Une des responsabilités des CPE est l’organisation du travail des surveillants, d’internat – celui-ci, bien qu’en régression numérique, reste indispensable dans bon nombre d’établissements – ou d’externat, et les surveillants, pas loin de 50 000, sont aussi un élément indispensable de la vie scolaire, plus proches des grands élèves en raison de leur âge. Mais le statut des surveillants n’a pas été revu depuis l’avant-guerre, et ne répond plus aux besoins, ne serait-ce que parce leur préoccupation première est leurs études et leurs examens. Pour autant, l’idée de les remplacer par de jeunes retraités ou des mères de famille qui a été évoquée récemment au ministère ne semble pas réalisable.

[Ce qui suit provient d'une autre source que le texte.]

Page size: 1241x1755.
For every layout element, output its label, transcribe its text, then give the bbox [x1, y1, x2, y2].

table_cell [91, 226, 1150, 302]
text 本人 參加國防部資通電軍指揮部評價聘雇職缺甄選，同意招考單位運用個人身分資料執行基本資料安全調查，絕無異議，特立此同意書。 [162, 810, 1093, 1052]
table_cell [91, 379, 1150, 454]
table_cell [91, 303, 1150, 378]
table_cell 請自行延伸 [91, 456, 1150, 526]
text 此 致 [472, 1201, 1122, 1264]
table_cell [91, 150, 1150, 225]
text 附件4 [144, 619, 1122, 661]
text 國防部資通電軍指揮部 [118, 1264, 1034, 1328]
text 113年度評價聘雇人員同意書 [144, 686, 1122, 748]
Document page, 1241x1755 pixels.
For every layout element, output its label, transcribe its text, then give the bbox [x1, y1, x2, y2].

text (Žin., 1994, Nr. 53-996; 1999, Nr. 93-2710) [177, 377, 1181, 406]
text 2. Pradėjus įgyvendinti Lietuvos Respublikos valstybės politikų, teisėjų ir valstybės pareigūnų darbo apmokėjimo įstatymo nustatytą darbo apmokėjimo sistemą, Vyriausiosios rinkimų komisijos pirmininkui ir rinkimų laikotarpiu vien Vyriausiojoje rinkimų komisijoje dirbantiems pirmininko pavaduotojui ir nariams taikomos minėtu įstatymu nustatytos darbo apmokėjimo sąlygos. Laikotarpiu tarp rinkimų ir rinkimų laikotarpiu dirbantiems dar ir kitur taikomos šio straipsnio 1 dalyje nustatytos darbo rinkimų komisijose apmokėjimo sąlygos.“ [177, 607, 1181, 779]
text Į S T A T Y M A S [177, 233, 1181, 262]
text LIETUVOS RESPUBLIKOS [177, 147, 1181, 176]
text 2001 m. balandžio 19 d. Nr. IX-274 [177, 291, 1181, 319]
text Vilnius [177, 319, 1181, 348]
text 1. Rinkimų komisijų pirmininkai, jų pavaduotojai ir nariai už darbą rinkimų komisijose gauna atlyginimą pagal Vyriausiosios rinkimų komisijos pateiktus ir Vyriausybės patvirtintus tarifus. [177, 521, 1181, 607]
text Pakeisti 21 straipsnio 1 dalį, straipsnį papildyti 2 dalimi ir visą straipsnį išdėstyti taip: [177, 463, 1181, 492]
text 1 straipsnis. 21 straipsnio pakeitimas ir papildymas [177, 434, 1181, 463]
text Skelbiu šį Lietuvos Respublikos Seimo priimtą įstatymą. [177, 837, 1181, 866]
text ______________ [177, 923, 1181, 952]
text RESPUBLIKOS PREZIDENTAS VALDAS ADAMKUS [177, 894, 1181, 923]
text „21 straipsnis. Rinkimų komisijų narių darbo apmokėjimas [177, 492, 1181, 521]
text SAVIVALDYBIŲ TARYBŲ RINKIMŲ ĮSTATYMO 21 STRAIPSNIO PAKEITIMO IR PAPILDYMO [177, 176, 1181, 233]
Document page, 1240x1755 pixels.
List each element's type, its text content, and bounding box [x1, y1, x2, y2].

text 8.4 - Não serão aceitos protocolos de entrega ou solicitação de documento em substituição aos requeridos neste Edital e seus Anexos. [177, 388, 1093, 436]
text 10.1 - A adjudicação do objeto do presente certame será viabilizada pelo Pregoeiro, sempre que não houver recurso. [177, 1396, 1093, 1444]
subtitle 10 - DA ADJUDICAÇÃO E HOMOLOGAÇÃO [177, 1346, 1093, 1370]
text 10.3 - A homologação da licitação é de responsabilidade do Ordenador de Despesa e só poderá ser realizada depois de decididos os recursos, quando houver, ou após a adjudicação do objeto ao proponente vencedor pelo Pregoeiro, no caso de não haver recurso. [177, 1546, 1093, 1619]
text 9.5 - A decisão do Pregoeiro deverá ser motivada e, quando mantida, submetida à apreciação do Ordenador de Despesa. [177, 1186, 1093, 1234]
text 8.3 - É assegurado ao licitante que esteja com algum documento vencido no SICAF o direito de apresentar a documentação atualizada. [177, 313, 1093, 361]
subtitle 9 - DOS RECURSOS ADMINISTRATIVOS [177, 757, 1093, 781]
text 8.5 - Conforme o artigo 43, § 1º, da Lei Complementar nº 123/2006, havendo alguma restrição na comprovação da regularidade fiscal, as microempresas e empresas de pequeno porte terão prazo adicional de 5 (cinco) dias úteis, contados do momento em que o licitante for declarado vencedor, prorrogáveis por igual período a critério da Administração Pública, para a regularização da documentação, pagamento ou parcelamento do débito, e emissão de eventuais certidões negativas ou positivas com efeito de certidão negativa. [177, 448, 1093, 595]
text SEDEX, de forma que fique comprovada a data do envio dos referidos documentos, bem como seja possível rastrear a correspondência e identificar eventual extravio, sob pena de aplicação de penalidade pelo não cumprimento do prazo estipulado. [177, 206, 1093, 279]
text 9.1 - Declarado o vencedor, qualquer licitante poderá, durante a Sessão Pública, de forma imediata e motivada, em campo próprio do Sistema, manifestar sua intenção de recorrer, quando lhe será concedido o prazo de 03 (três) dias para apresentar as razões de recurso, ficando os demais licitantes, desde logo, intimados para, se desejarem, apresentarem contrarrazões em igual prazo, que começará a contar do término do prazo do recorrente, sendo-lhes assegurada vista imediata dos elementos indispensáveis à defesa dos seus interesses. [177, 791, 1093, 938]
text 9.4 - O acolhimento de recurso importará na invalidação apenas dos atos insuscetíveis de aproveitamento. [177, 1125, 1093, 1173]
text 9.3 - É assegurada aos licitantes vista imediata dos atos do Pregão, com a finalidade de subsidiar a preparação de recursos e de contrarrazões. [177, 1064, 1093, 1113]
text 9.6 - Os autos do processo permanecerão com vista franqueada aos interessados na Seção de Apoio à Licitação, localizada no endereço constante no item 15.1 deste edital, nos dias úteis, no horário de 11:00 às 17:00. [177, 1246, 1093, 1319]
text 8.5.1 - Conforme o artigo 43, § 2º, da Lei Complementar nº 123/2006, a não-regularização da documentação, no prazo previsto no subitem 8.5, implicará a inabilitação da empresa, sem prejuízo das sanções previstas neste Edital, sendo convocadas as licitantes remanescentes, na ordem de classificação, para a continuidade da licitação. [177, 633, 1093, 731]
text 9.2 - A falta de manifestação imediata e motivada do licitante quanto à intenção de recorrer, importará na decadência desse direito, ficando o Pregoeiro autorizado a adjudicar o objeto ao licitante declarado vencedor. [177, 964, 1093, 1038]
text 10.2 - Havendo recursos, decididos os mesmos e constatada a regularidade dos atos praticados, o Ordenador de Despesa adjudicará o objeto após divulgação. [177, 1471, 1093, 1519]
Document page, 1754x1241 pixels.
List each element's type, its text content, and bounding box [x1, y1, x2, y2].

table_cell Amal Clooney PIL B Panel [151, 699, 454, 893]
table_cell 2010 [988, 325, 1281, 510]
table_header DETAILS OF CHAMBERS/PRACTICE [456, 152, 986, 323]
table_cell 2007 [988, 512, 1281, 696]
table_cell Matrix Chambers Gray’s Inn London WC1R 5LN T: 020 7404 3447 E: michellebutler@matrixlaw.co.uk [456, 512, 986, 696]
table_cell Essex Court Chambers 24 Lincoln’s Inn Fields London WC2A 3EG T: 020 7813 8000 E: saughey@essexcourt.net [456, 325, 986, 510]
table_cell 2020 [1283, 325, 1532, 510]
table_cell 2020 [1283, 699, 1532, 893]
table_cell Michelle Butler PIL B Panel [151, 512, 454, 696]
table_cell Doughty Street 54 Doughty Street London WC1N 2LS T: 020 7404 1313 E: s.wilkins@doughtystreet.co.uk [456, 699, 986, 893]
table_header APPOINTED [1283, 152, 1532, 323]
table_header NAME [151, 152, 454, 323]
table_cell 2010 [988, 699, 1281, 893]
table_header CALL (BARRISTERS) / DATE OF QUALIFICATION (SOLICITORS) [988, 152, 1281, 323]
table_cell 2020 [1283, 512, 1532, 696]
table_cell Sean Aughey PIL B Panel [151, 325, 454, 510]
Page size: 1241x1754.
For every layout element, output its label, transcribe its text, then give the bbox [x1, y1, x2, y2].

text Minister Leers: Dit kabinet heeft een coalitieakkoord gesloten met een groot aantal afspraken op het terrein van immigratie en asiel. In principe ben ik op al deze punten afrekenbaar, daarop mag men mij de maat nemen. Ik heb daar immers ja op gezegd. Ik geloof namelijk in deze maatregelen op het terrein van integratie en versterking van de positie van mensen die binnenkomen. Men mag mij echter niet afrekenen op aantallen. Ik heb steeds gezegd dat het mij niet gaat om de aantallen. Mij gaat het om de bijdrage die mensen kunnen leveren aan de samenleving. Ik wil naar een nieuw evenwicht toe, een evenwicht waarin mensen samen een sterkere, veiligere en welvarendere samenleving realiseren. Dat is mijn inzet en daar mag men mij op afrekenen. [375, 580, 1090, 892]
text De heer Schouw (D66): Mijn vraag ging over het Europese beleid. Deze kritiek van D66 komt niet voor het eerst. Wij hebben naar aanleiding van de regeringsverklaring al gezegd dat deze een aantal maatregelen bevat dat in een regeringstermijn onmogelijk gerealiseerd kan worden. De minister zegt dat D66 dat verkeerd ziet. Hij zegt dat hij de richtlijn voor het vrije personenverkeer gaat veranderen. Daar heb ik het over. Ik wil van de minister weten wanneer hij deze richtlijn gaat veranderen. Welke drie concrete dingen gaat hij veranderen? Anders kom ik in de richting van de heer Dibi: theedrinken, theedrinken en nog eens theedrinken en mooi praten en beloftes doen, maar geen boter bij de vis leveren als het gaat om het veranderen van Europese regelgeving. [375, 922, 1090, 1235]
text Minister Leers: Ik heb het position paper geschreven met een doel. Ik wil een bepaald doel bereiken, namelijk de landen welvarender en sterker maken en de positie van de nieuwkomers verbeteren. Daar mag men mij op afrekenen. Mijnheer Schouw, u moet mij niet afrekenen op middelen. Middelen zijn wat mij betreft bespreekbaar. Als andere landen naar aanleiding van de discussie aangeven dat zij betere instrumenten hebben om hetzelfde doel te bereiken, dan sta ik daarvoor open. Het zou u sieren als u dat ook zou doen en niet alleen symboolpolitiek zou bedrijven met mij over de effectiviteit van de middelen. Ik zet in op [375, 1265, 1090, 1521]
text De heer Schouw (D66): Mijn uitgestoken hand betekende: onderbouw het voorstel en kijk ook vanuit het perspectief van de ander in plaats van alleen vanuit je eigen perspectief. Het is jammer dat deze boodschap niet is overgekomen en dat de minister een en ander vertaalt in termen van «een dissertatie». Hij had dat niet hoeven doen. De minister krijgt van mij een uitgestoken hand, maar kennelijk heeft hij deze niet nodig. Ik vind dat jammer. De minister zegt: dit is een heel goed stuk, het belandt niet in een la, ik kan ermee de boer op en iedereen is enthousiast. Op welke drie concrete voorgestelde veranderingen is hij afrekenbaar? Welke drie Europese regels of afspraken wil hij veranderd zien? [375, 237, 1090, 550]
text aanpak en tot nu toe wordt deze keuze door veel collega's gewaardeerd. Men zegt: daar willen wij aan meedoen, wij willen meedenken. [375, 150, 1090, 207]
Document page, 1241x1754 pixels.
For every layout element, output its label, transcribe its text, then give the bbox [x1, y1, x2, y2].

L’existence de CPE semble une spécificité française. La différence entre le surgé d’antan et le CPE est certainement plus grande qu’entre le professeur d’avant et celui d’aujourd’hui ; il n’y a pas héritage, et beaucoup de parents n’ont pas connu, quand ils étaient lycéens, cet aspect de la vie scolaire. L’accès au corps des CPE – ils sont aujourd’hui plus de 10 000, plus du double de ce qu’ils étaient il y a trente ans – représente, d’après les travaux de Frédéric Charles, « une ascension sociale importante pour une population confrontée à une « réussite scolaire » moins rapide ou à des difficultés d’insertion sociale, ceci malgré des diplômes universitaires élevés », dit Rémy, ce qui, pour C. Monin, « peut en partie expliquer l’attachement de cette catégorie au suivi d’équipe de l’élève en difficultés » [[In Adapt-Snes.]]. La fonction semble évoluer vers plus d’écoute que d’animation, mais finalement, demande Robert Ballion [[In Migrants Formation 106, 1996.]](17 ) , le CPE est-il « auxiliaire éducatif ou pivot de l’établissement » ? « Le changement d’attitude des élèves face à l’école rend les CPE plus sensibles aux tensions qui naissent de leur rôle ambigu et « à risques », face aux fonctions clairement définies d’enseignant et de chef d’établissement ». Mais, selon une enquête du même R. Ballion en 1995, 54 % des lycéens jugent leur relation avec les CPE satisfaisante ; 44 % le disent de leur relation avec les enseignants, 30 % de leur relation avec la direction. Les chefs d’établissement qui ont d’abord été CPE – le rapport Caré notait que c’était la « pente naturelle » pour les CPE, même si cela reste le plus souvent implicite – sont-ils différents de ceux qui ont d’abord été enseignants ? Cela serait intéressant à étudier. Des chefs d’établissement se préoccupent réellement d’éducation, des enseignants aussi : concurrence, source de conflits avec les CPE qui seraient alors rejetés vers la seule « Vie scolaire », réduite à un lieu, ou coopération fructueuse pour le bien de tous ? La vie scolaire les concerne tous.

Jacques George
Professeur honoraire de l’IUFM de Paris.